Die eigene große Verunsicherung verleiht Emma Stein allerdings auch charakterliche Kanten, an denen ich mir ein paar blaue Flecken zugezogen habe. Die Figur handelt teilweise (gewollt) übertrieben und hielt mich immer ein stückweit auf Abstand. Kindheitstrauma hin oder her… für eine Psychiaterin blickte mir Emma zu wenig über den eigenen Tellerrand hinaus, steckte zu sehr in ihrem eigenen verkorksten Wesen fest.

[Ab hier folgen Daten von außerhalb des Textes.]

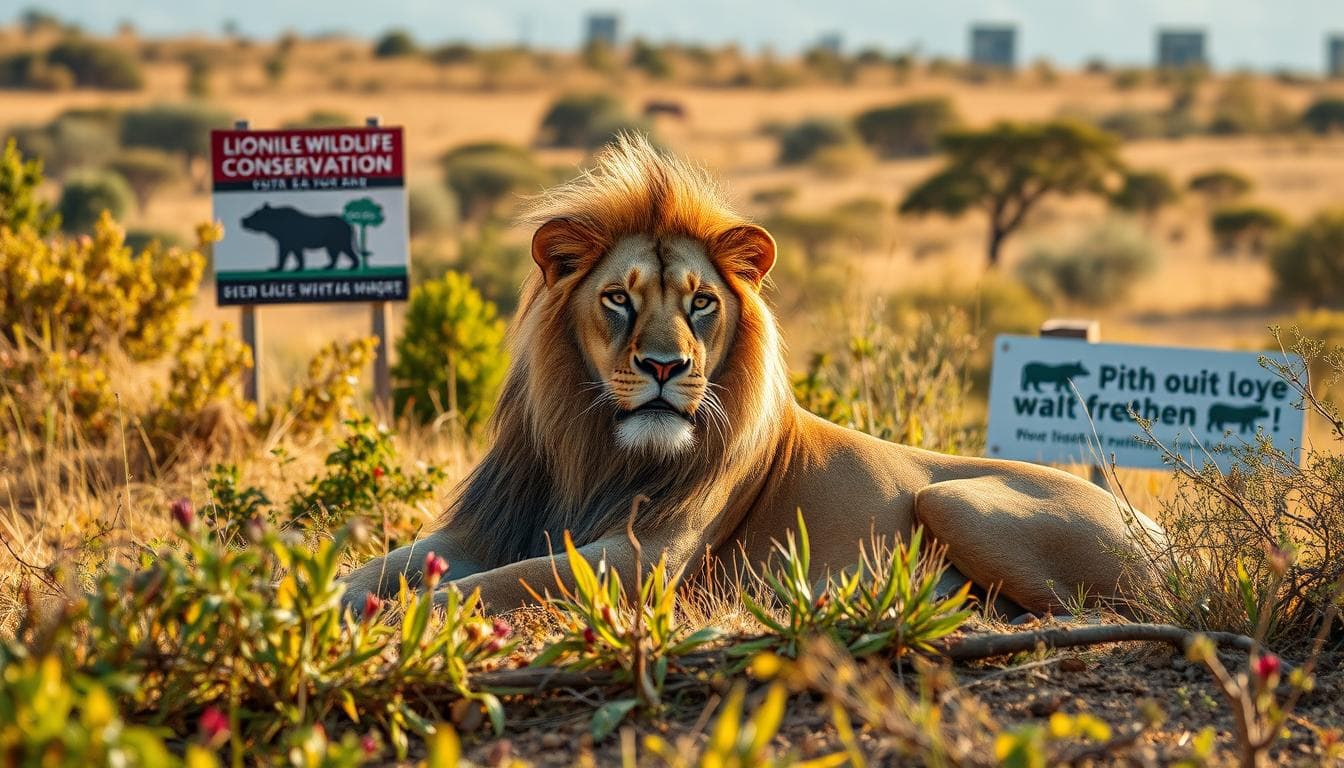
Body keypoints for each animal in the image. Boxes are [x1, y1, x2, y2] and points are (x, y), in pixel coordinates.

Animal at [341, 134, 1164, 617]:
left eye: (702, 303)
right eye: (618, 298)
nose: (665, 366)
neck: (592, 450)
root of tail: (1156, 529)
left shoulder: (643, 561)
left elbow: (496, 584)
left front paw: (400, 615)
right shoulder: (489, 524)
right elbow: (387, 564)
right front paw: (337, 596)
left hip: (951, 500)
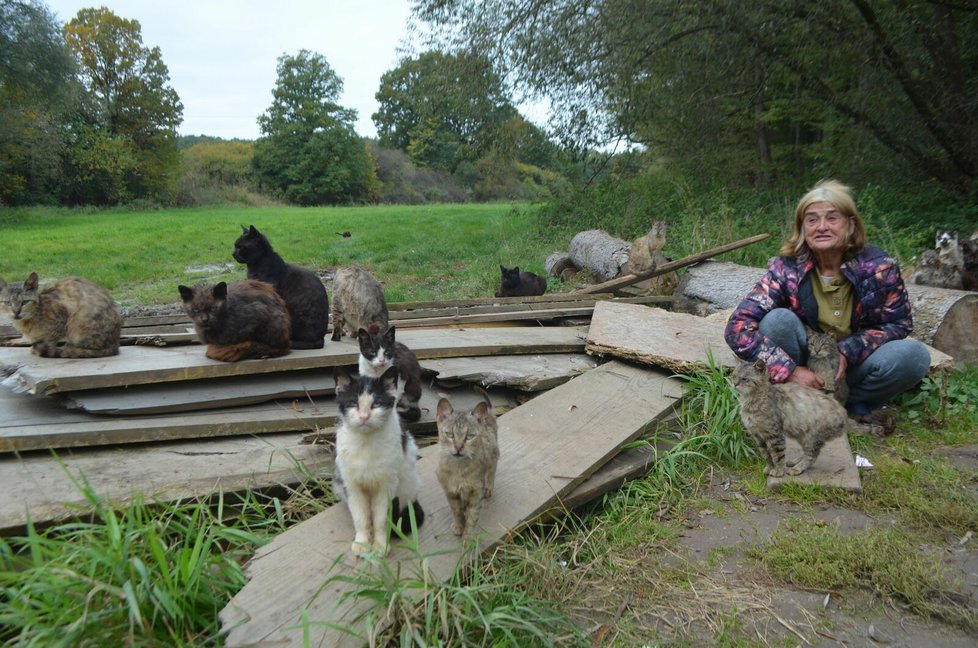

 Aber kommen wir zum Paket. Das Paket verleitet Emma dazu, das Haus zu verlassen und dem ominösen Nachbarn nachzuspüren. Es ist – mit Hitchcocks Worten - der MacGuffin, der die Handlung vorantreibt. Ein einfacher Gegenstand (?) mit großer Wirkung und keinesfalls unglaubwürdig, denn oft sind es die kleinen Dinge, die große Folgen haben. Die Ereigniskette, die der MacGuffin hier allerdings nach sich zieht, liegt für mich nahe beim Begriff ‚abstrus’. Fitzek treibt seine Protagonistin in Verfolgungswahn, Hysterie und Wendungen hinein, die in ihrer Gesamtheit ein unförmig-aufgeblähtes Gebilde ergeben, das die Dichte und Glaubwürdigkeit des Plots erheblich stört.

 Zu allem Übel habe ich das Ende größtenteils vorausahnen können, was ich nicht meiner überragenden Spürnase zuschreibe, sondern der Tatsache, dass sich bei genauer Prüfung der Charaktere die Zahl möglicher Täter auf eins reduziert.

 Laut Spiegel gehört der Autor zu den professionellsten und handwerklich zuverlässigsten Thrillerautoren des Landes. Her mit dem Wisch. Das unterschreibe ich sofort! Am Handwerksgeschick ist im Falle des Pakets tatsächlich überhaupt nichts auszusetzen. Probleme bereitete mir hingegen der Bauplan zu dieser konstruiert-verschachtelten Geschichte. Und doch könnte ich guten Gewissens niemandem von einem (Hör-)Buch abraten, dem ich über weite Strecken gebannt gefolgt bin, auch wenn es für mich persönlich am Ende leise „puff“ machte und die Luft raus war.

Mein letzter „Fitzek“ wird es trotzdem nicht gewesen sein. Der Autor besitzt das Rüstzeug zu echter Thrillerkunst, keine Frage. Von seinem Können vollends überzeugen muss er mich allerdings mit einem anderen Buch!

Fazit: Gut gemacht, aber völlig irre!